Drawbacks: Mortgages vs. Reverse Mortgages
- Must have enough equity in your home to be approved for the loan
- Monthly payments over 15 or 30 years
- Can lose the house if you cannot make payments
- Risk of foreclosure when payments are not made on time. If the mortgage is not paid off, you may lose your home to the lender.
Reverse Mortgage drawbacks:
- No payments are required initially, but payments may be due upon moving out of the house or at the time of your death.
- Risk of foreclosure if the property is not maintained well and there is no equity in the home (if at any point borrower owes more to the lender than the home is worth, they can lose their house to foreclosure)
- There are risks associated with the possibility that your heirs may not want to assume ownership of the property after your death. (if no one wants to take ownership, it will be sold, and your heirs or children will receive none of the proceeds from the sale).
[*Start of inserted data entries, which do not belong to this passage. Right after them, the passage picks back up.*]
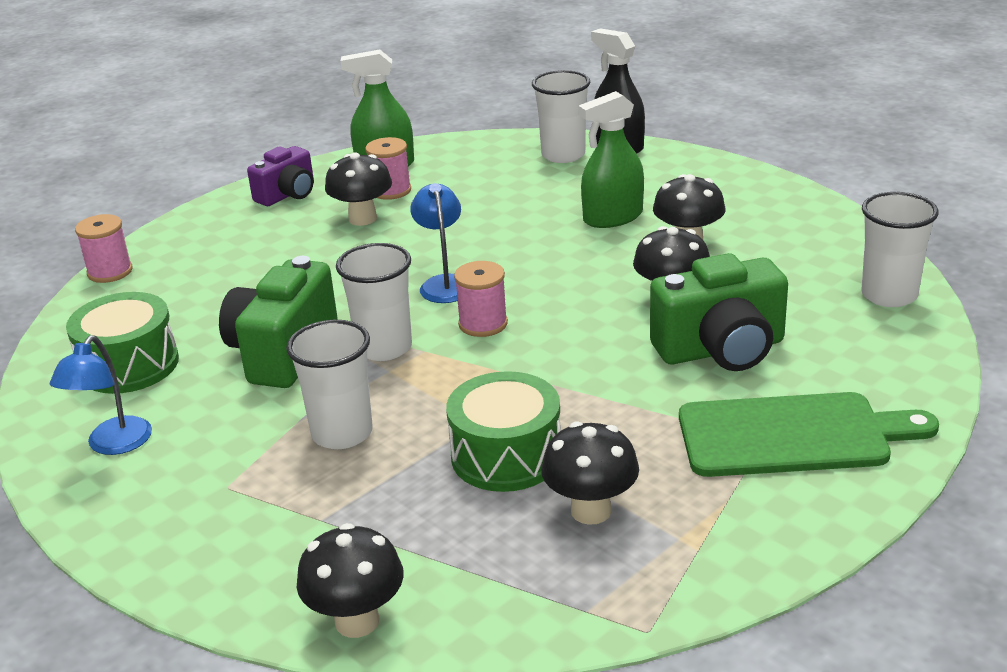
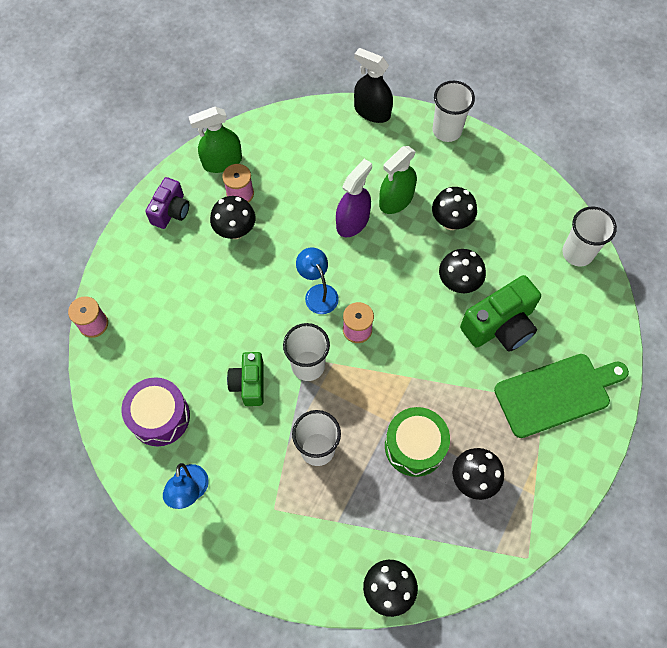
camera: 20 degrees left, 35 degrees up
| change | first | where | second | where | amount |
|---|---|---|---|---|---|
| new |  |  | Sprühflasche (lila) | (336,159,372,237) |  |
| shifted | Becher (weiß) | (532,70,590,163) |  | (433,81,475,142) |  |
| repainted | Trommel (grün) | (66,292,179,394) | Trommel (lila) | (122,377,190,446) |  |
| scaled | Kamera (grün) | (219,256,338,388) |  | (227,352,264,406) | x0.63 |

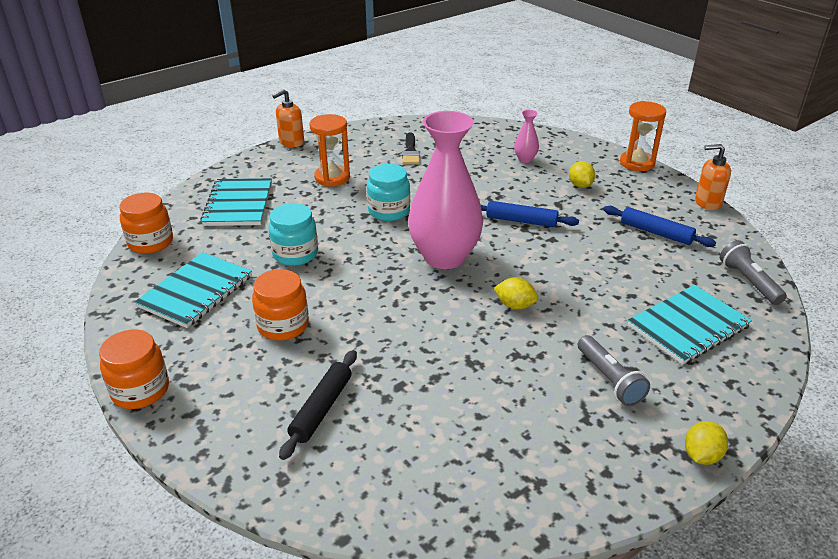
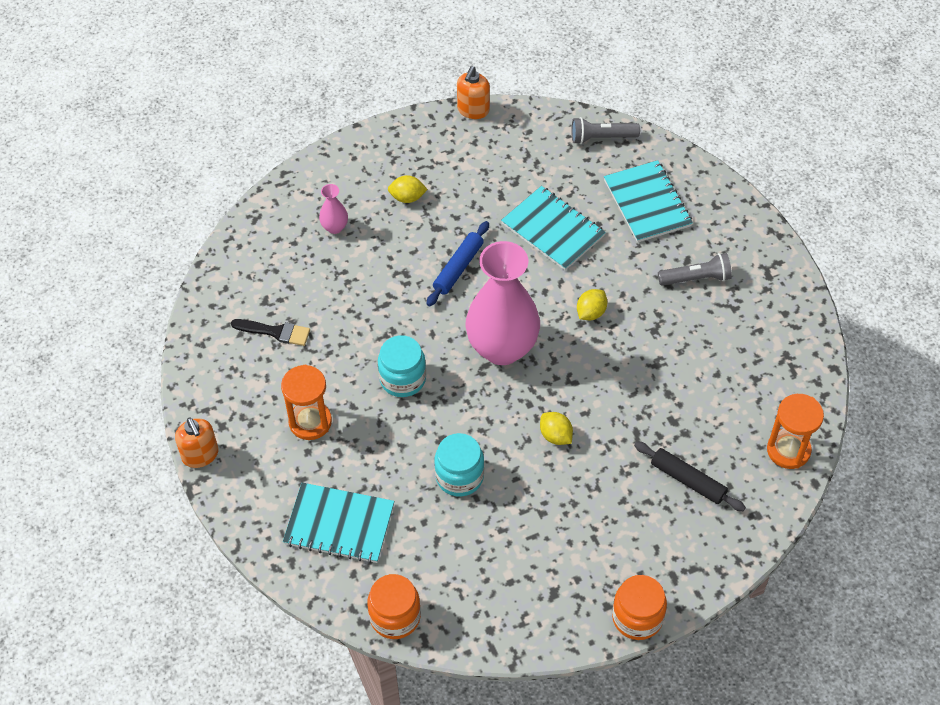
camera: 75 degrees left, 20 degrees up
| change | first | where | second | where | amount |
|---|---|---|---|---|---|
| gone | Einmachglas (orange) | (252,269,309,341) |  |  |  |
| gone | Nudelholz (blau) | (603,206,716,247) |  |  |  |
| shifted | Notizbuch (türkis) | (135,252,252,328) |  | (501,186,606,271) |  |
| shifted | Sanduhr (orange) | (620,101,666,171) |  | (767,394,824,469) |  |
| shifted | Zitrone (gelb) | (685,421,728,465) |  | (540,412,573,445) |  |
Eligibility Criteria: Mortgages vs. Reverse Mortgages
Eligibility requirements depend on the lender you are working with. But here are some general guidelines:
- Minimum age of 18
- U.S citizenship or permanent residency
- Your debt-to-income ratio must be high enough to get approved for a mortgage
- FICO score should be good enough to get a loan
Reverse Mortgage eligibility:
- The federal government-backed FHA loans require you to be at least 62 years old, and the property must be your primary residence.
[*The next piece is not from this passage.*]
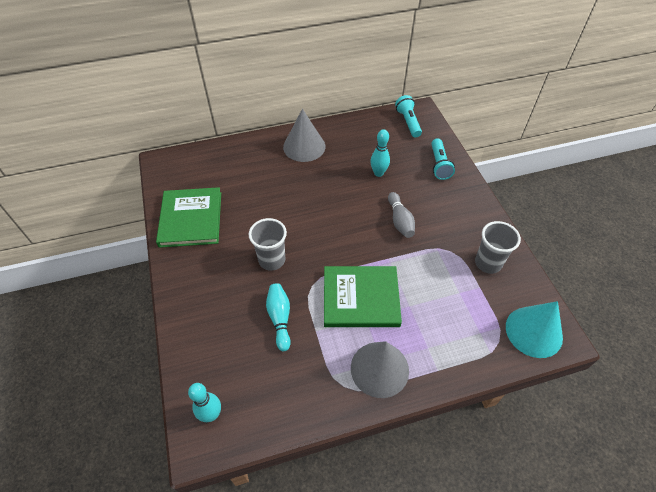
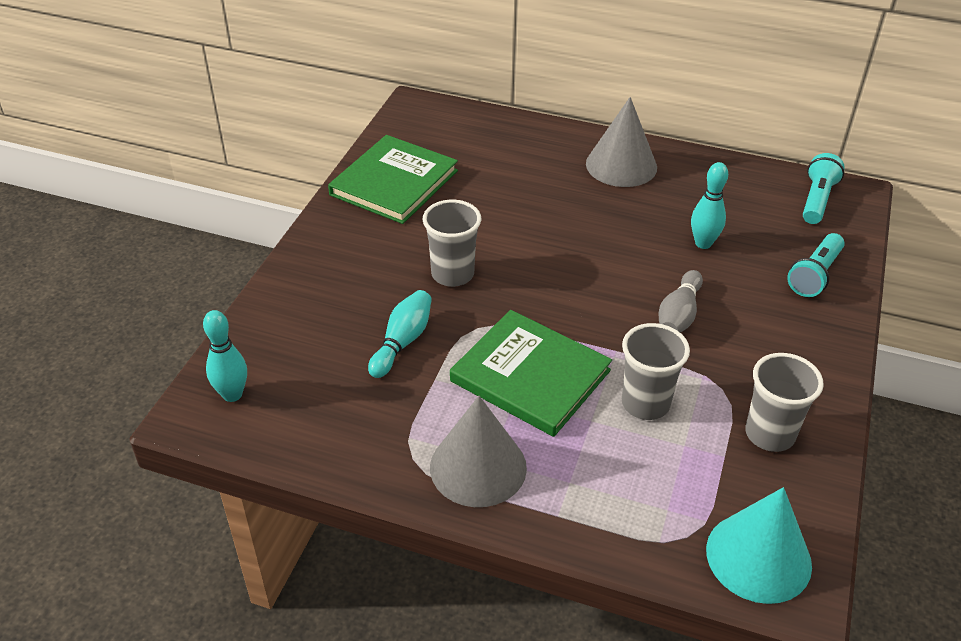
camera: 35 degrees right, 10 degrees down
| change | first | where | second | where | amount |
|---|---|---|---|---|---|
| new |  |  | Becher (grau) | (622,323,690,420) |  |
- Your total household income cannot exceed the maximum limits set by the Federal HECM guidelines (these limits are based on the area where you live)
- You as a borrower have to pay an up-front insurance premium, origination fee, loan servicing fees, ongoing mortgage insurance premiums, and interest.
Mortgage vs. Reverse Mortgage: Which is Right for You?
As you can see, both mortgage and reverse mortgage have their advantages and disadvantages. It really depends on your circumstances to determine which one is most suitable for you.
For example, a reverse mortgage may be a good option if you do not have anyone to leave the property to and would like a steady source of income from your equity. However, you should consider that if you take out a line of credit, you will accrue interest and owe more money than you initially received.
On the other hand, a traditional mortgage is a good option if you have heirs who will assume ownership of your property. But your heirs or children should be willing and able to afford the monthly interest payments.
If your children do not want the home upon your death, it can be sold, and they may receive up to the total amount of the sale minus foreclosure fees.
If you are currently contemplating a mortgage or reverse mortgage, get in touch with a qualified specialist to explain all your options. A specialist can help you identify which loan is best in your situation.
In short, a traditional mortgage can be a good option if you have heirs who will assume ownership of your property and can afford the interest payments.
However, you should consider that your home can be sold if they do not want to assume ownership of the house upon your death. Your heirs might receive up to the full amount minus foreclosure fees.
On the other hand, a reverse mortgage may be a good option if you do not have anyone to leave the home to and would like a steady source of income from your equity.
You should also consider that if you take out a line of credit, you will accrue interest and owe more money than you initially received.
It is important to consider your unique situation to determine which loan will be best for you with either choice. The best idea would be to hire an experienced specialist to help you decide the best option based on your unique situation.